Il s’agit en substance d’infliger une simple amende de troisième classe (68 euros selon l’AFP) aux consommateurs de stupéfiants arrêtés pour la première fois, contre, en théorie, une peine de un an de prison et 3750 euros d’amende. En cas de récidive, La simple infraction redeviendrait un délit passible des peines actuellement prévues. En 2009, 137 000 personnes ont été arrêtées pour simple usage de stupéfiants, dont 1% a fini en prison.
Une proposition assez semblable à ce qu’avait souhaité Nicolas Sarkozy lorsqu’il était au ministère de l’Intérieur… et avait pour conseiller un jeune magistrat du nom d’Etienne Apaire. L’amende prévue était toutefois de catégorie supérieure, ne s’appliquait qu’au cannabis et pouvait entraîner le passage par le tribunal de police. Quoi qu’il en soit, huit ans après, le même Etienne Apaire déclare à propos de la contraventionnalisation: « Cette proposition ne me paraît pas de nature à améliorer les choses ».  Et tacle au passage la cacophonie à gauche à propos des drogues: «M. Vaillant qui est pour la légalisation, des Verts qui sont pour la dépénalisation, M. Valls qui est contre…»
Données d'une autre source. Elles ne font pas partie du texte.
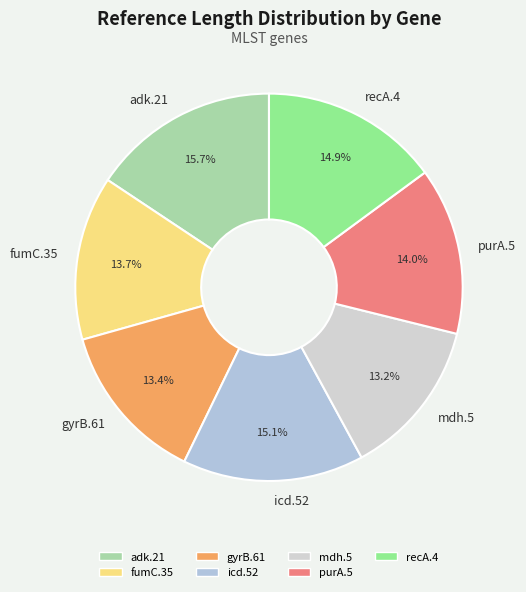

Does recA.4 represent more than half of the total?

No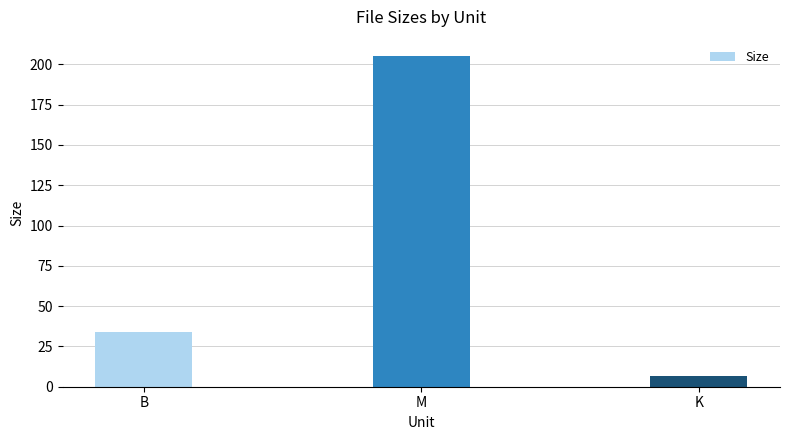

Reading right to left, list all the values displayed in this chart.

6.7	205.1	34.0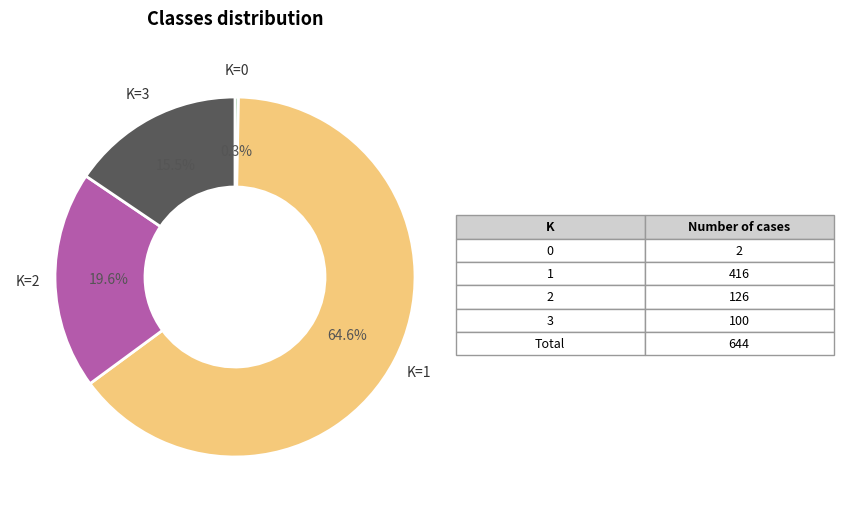

Does any single category account for the majority?

Yes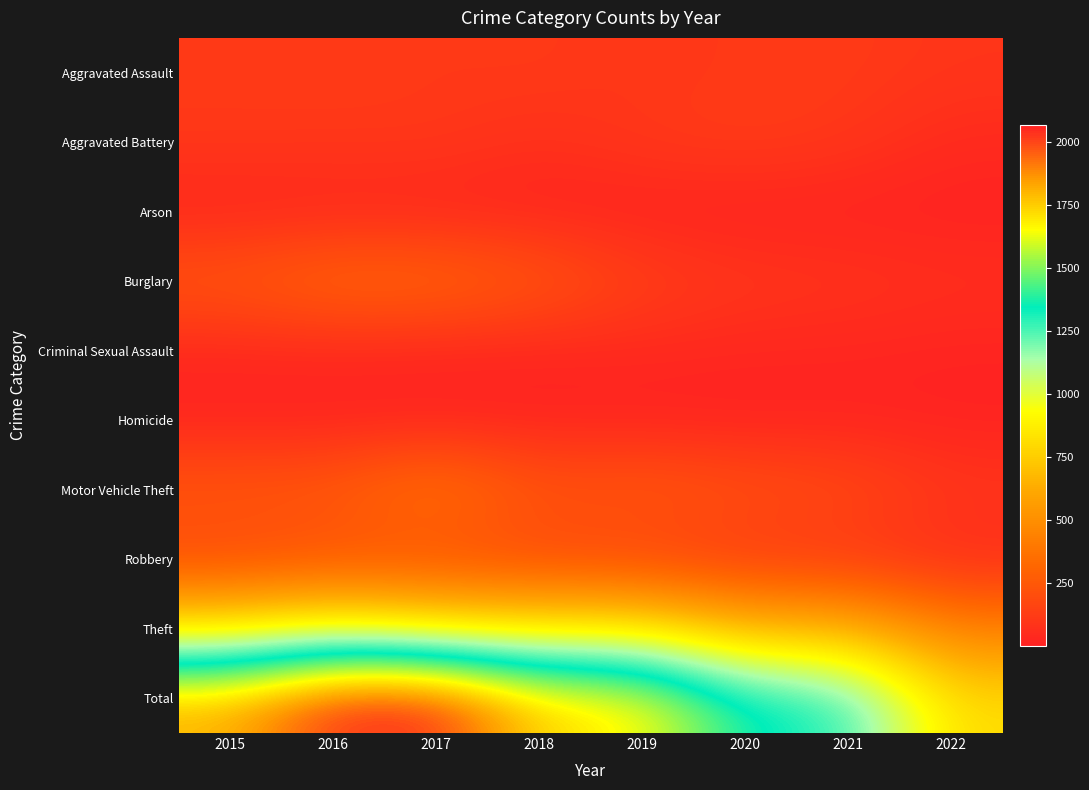

At which label does Total reach its peak?

2015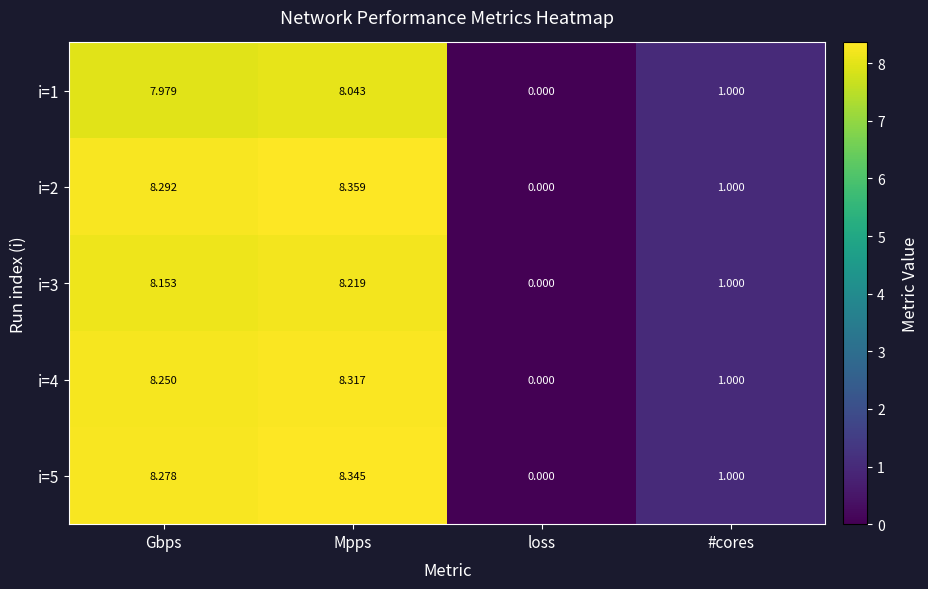

Between Gbps and #cores, which series saw the biggest shift?

i=2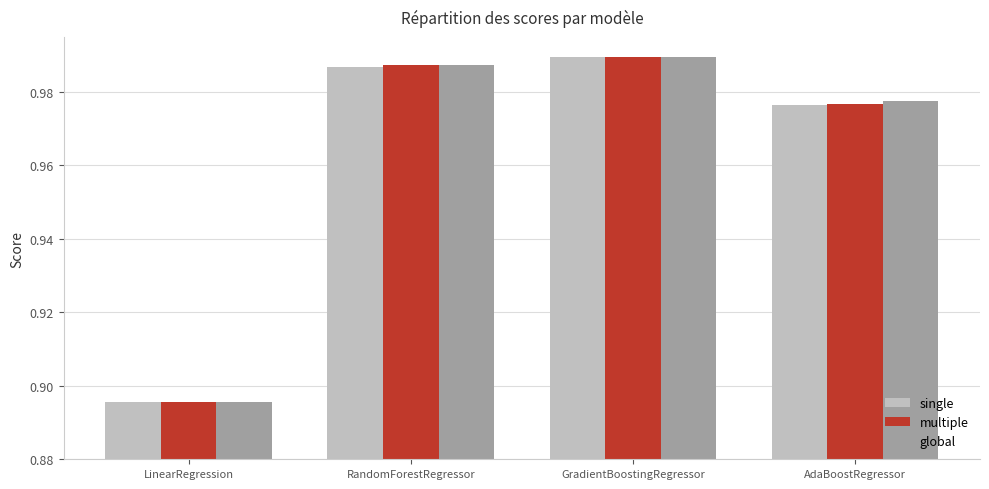

At which label does single reach its minimum?

LinearRegression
Car Etienne Apaire, magistrat, sait lui dans quelle direction il souhaite aller: plus de répression. Ce qui n’est pas du goût de la nouvelle Chambre Haute. Les Sénateurs ont ainsi rejeté l’adoption du budget de la Mildt. Selon les mots de la raporteure Laurence Cohen ,qui dénonce le « tournant répressif opéré par la Mildt depuis 2007″:
« Se focaliser sur l’application de la loi, c’est-à-dire sur la répression du trafic et de la consommation, qui constitue le cœur de la politique actuelle en matière de lutte contre la drogue et la toxicomanie, se révèle peu efficace. »
Pour la sénatrice Nicole Borvo Cohen-Seat:
« Aujourd’hui, 35 % de ses crédits vont à la police, 25 % à la gendarmerie, 20 % à la justice, 10 % aux douanes et seulement 10 % aux actions de prévention. C’est peu quand on sait qu’une politique répressive ou une pénalisation des usages ne parvient pas à faire reculer les addictions. »
Des chiffres démentis par Patrick Ollier, ministre des relations avec le Parlement, qui parle lui de 18,8 millions pour la prévention et 2,1 million pour la répression:
« Pour 2012, le budget prévisionnel de la mission reprend exactement la même répartition entre prévention et répression du trafic. Vous ne pouvez donc pas dire que l’on privilégie l’une au détriment de l’autre ! »
Une double offensive du Sénat donc, qui ne devrait toutefois pas empêcher le gouvernement de dormir, le dernier mot revenant à l’Assemblée nationale.